Find the domain of $f(x)$ $$f(x)=\sqrt{\cos(\sin x)}+\arcsin \left(\frac{1+x^2}{2x}\right)$$
My Approach:
$\cos(\sin x) \geq 0 ; -1\leq \frac{1+x^2}{2x} \leq 1$
The first inequality holds for all $x$ and, for second one we have:
$(x+1)^2 \geq 0$ and, $(x-1)^2 \leq 0$ which is true only for $x=1$
My Problem:
The answer mentioned in the book is $x=1,-1$
I want to know how $-1$ is in the domain.
The condition for the arc sine is $$\left\lvert\frac{1+x^2}{2x}\right\rvert\le 1\iff x\ne 0 \,\text{ and }\,1+x^2\le 2\lvert x\rvert\iff x\ne 0 \,\text{ and }\,(1-\lvert x\rvert)^2\le 0$$ which is satisfied if and only if $\;\lvert x\rvert=1$.

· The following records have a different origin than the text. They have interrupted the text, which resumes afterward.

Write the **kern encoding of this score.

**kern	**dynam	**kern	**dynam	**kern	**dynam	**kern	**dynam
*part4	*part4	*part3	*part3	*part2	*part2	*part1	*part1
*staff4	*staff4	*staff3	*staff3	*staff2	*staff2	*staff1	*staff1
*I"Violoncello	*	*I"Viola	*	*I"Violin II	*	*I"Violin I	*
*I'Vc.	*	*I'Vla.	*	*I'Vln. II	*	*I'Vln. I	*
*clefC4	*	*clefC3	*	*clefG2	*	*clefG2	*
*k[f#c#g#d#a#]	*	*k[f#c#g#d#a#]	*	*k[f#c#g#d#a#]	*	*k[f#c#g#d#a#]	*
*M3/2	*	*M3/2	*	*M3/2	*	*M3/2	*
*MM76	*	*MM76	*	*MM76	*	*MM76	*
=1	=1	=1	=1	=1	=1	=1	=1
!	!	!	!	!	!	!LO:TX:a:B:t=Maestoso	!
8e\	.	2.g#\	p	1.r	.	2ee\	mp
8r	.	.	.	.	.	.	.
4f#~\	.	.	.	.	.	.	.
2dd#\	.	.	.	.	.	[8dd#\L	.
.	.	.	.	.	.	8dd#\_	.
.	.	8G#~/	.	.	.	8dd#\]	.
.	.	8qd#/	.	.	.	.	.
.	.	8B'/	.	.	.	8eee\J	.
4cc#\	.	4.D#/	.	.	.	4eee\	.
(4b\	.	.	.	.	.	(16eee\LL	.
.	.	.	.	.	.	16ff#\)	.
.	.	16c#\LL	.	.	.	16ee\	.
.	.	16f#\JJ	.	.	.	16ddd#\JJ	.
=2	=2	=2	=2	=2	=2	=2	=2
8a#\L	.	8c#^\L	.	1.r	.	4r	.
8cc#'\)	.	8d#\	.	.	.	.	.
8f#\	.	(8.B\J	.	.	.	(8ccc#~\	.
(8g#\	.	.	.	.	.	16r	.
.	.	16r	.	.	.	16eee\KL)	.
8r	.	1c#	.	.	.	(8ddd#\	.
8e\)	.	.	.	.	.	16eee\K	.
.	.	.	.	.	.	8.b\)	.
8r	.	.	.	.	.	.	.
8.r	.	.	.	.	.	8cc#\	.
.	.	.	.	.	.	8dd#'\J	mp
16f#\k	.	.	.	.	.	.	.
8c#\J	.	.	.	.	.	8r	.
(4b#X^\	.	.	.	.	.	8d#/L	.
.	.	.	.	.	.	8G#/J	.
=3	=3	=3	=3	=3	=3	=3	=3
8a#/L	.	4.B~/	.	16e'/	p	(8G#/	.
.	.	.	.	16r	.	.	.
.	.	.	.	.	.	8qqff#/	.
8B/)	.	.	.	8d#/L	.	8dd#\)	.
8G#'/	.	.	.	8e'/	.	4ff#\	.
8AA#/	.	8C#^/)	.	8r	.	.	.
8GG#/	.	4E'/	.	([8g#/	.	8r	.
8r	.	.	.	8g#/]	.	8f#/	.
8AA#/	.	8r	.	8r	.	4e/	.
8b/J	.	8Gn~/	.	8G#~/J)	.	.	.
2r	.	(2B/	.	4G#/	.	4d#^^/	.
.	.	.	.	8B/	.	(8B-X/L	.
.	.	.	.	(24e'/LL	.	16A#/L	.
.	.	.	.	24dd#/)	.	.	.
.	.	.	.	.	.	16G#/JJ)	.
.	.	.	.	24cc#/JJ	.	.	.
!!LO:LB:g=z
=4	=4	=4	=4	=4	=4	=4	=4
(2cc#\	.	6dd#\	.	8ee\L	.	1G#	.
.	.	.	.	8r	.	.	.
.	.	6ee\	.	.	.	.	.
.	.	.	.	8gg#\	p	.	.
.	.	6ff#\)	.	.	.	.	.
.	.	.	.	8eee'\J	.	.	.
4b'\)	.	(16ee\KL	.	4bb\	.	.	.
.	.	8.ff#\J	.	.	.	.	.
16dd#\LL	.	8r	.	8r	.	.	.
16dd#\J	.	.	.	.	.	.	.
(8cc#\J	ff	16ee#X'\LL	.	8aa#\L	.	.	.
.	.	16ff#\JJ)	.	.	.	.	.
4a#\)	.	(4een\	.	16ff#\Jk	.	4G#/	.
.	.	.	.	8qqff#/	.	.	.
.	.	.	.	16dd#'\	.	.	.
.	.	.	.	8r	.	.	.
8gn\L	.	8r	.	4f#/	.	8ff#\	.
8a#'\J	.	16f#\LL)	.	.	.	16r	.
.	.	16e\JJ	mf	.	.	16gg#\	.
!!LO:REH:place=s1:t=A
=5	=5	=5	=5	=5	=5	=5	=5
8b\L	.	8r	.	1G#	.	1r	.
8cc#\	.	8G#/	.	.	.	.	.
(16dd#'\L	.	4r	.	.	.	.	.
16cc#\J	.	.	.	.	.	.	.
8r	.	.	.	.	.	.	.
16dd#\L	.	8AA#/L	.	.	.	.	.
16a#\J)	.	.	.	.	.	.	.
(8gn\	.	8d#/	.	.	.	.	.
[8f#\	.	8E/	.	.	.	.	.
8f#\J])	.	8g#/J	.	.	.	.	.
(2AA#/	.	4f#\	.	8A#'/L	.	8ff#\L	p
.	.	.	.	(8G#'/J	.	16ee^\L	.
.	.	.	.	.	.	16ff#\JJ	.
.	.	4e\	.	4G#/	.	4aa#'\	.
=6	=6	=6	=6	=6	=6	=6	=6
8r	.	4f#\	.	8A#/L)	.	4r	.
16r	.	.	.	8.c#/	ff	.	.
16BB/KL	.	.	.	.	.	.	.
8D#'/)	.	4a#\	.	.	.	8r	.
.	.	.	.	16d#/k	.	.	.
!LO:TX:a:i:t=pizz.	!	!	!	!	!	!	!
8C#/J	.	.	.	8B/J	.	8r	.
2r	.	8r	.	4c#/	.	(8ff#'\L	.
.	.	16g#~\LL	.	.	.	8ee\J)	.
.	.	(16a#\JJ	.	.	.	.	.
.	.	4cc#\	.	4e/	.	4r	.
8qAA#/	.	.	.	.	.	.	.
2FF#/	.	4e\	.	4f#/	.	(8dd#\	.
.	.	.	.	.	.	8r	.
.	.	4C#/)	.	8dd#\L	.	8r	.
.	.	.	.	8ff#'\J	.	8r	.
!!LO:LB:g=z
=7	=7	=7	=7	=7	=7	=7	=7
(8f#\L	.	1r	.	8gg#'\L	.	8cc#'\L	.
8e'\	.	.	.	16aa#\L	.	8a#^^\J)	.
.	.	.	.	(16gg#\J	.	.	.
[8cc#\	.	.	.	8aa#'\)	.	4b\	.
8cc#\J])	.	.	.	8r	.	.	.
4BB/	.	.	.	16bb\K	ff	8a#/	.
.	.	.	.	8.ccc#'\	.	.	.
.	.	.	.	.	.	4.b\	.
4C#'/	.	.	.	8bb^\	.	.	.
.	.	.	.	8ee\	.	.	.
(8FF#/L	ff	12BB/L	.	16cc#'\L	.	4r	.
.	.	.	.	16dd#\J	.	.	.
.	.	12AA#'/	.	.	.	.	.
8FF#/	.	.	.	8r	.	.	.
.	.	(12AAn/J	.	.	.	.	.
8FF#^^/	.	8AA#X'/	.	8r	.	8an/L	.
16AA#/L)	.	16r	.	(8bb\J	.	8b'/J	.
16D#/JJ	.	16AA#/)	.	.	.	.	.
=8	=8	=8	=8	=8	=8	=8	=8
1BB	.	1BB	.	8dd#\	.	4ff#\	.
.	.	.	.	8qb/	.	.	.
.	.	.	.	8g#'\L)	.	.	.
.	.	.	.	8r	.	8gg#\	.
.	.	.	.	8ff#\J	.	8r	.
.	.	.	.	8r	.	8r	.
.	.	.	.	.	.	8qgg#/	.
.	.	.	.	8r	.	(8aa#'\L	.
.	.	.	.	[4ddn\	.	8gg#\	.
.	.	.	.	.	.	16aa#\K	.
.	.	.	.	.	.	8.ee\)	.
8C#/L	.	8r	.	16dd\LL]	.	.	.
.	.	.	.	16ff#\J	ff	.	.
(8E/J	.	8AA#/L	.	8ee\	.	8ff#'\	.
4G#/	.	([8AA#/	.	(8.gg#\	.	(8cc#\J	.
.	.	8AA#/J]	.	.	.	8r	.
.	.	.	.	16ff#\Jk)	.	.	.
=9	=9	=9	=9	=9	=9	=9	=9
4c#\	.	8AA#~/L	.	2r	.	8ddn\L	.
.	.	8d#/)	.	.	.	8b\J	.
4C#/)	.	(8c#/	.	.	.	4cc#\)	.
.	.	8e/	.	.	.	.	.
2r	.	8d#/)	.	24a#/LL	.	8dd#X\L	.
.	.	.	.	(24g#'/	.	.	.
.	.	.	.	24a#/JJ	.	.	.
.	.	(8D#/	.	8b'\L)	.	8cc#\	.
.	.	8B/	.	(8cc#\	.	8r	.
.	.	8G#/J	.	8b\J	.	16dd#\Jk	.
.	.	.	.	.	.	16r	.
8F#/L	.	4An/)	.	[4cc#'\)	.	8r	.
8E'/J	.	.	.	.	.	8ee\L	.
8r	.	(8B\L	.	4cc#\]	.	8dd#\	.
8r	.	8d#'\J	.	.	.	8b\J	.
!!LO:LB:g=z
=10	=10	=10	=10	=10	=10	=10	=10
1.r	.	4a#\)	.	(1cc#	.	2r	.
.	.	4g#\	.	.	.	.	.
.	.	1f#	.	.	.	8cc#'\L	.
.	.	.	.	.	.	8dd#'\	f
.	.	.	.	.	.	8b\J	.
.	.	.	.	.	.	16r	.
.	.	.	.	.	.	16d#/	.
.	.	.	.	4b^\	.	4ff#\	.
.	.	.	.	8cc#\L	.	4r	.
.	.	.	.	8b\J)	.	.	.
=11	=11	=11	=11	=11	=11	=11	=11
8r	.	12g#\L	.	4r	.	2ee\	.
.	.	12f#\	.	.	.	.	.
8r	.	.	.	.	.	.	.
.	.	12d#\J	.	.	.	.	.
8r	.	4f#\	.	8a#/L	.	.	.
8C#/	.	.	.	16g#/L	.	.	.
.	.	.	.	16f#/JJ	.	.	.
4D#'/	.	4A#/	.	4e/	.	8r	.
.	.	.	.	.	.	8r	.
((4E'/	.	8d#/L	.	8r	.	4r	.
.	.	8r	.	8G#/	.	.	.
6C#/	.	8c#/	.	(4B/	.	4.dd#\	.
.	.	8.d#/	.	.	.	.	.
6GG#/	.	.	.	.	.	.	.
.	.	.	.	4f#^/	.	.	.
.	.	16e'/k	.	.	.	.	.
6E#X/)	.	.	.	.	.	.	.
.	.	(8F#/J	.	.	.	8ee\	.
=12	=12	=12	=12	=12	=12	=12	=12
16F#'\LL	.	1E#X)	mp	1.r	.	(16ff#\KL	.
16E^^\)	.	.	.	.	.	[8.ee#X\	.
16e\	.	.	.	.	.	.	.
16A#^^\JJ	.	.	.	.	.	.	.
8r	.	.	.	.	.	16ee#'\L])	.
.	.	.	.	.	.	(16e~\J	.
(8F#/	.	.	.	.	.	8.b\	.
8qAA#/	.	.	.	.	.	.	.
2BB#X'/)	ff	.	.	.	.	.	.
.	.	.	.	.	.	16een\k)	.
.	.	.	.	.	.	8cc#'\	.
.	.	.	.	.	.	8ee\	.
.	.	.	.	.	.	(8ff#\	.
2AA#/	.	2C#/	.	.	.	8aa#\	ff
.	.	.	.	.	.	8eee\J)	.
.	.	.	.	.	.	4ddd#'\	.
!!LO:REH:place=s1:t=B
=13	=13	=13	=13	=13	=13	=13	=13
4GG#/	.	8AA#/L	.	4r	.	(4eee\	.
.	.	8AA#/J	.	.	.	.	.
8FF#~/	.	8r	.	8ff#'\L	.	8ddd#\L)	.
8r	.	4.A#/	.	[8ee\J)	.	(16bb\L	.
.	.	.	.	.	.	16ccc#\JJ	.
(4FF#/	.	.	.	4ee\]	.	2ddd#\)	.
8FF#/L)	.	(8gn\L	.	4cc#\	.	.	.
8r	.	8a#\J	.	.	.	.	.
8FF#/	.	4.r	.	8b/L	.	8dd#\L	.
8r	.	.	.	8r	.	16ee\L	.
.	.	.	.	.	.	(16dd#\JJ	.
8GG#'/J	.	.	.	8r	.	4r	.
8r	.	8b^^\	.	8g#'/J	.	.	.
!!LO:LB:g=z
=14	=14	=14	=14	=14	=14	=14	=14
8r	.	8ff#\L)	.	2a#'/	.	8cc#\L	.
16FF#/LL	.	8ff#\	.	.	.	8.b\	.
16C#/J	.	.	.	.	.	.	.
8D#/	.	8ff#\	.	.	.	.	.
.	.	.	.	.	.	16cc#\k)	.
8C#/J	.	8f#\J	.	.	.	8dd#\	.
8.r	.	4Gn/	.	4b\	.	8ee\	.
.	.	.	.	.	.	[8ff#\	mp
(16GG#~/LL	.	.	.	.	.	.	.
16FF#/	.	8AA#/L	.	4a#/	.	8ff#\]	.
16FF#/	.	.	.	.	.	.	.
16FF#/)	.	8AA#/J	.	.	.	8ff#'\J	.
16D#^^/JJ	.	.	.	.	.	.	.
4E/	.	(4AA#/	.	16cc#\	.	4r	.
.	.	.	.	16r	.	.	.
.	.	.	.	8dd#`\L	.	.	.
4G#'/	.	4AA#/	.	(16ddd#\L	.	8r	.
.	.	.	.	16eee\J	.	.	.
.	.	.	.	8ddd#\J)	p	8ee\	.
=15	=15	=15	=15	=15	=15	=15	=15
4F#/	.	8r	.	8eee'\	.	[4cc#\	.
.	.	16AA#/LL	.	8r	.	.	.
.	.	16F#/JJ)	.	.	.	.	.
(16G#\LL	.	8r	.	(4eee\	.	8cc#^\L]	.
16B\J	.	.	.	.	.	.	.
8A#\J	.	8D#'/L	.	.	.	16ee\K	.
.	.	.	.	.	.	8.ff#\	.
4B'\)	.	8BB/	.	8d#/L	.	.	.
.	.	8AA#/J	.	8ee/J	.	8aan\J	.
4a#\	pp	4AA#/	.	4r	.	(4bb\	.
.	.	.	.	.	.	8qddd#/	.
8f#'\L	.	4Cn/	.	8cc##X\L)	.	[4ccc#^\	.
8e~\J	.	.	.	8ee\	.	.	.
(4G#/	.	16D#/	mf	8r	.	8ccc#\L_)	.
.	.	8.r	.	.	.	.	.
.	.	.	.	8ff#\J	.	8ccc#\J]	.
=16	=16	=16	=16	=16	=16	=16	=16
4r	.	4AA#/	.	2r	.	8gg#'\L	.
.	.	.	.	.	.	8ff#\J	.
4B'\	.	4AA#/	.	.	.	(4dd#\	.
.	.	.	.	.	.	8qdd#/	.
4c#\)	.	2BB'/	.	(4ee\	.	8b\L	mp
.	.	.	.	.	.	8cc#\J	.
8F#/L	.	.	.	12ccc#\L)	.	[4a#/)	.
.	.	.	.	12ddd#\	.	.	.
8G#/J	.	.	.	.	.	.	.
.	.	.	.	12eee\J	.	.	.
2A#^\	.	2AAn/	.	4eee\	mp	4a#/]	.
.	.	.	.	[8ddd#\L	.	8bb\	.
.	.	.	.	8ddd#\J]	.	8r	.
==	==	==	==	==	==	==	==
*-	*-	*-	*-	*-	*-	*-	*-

We have $\forall x>0$ $$1+x^2\geq 2x $$ $$\implies \frac {1+x^2}{2x}\geq 1$$
the equality holds for $x=1$
and $\forall x <0$ $$1+x^2\geq -2x $$ $$\implies \frac {1+x^2}{2x}\leq -1$$
the equality holds for $x=-1$
the domain is then $\{-1,1\} $.
you have $$-1\le \frac{1+x^2}{2x}\le 1$$ in the case that $$x>0$$ we get $$0\le (1+x)^2$$ which is true. and $$(x-1)^2\le 0$$ which gives $$x=1$$ int the case that $$x<0$$ we get $$-2x\geq 1+x^2\geq 2x$$ which gives $$0\le (x+1)^2$$ thus $$x=-1$$ and $$(x-1)^2\geq 0$$